* **Description of the task**
In the Daft quickstart revision thread, what expression does jaychia suggest in place of using .apply to set every "has_dog" value to True?

* **Text excerpt**
——————————
Daft [DOCS] quickstart-revision

This revision involves:

minor restructuring for better flow
more intro text to provide context and highlight Daft features
expanded and more fun/relatable code example that includes ML classification with UDFs

Still to do: [ ] upload Parquet file to public S3 bucket [x] store images on stable URL / check licensing [x] update all doc links [x] perfection revision of owner/dog name combos :D

Apr 15 '24 14:04 avriiil

Thanks for your thoughts @jaychia! I agree with most of your points. I've added commits for (1) a restructure to bring Expressions higher up,
(2) trimmed some sections that feel superfluous to me, (3) fixed nits**

LMK what you think :)

** I'm not sure about nit(5). Filtering rights now flows nicely into Query Planning which was an intentional bridge. We could also trim the Query Planning and instead point to this docs page or a new, separate page on Query Planning in Daft (which would be great to have)?

Apr 16 '24 14:04 avriiil

df = df.with_column("has_dog", df["has_dog"].apply(lambda x: True, return_dtype=DataType.bool())) this is probably not what we want? I think we'd want like a fillnull or something similar.

right, I was looking for something like that but couldn't find it in the docs. Maybe something like if expr.is_null > set value?

Apr 19 '24 09:04 avriiil

@jaychia - this should be good to go now!

Jul 09 '24 12:07 avriiil

Looks good to go mostly, some more things we should address before merge:

Closing ":

We've received some comments around not knowing how to use .select() for running expressions. Perhaps this section can be expanded a little to show that you can use expressions in a .select():

For this example, we shouldn't just be using .apply to set everything to True. Instead we can show an if_else:

I think this should work:

df["has_dog"].is_null().if_else(True, df["has_dog"])

Jul 15 '24 21:07 jaychia

Thanks for the sharp eye @jaychia , fixes made!

Jul 22 '24 11:07 avriiil
——————————
* **Exercise data**
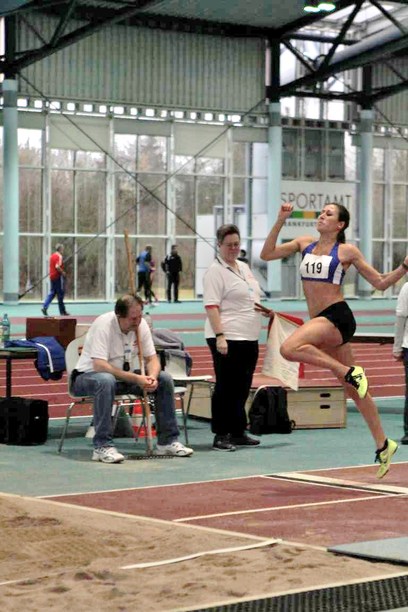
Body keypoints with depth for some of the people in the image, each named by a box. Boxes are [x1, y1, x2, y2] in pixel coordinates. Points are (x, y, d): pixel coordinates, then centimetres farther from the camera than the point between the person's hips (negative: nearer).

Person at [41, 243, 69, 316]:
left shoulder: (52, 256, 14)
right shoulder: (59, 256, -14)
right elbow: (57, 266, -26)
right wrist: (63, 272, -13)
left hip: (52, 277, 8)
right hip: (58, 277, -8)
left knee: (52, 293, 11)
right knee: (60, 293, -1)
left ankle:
——————————
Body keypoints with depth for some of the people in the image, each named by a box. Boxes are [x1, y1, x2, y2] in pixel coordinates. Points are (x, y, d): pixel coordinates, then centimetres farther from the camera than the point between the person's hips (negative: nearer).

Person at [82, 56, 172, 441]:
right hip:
——————————
* **Response to this task**
df["has_dog"].is_null().if_else(True, df["has_dog"])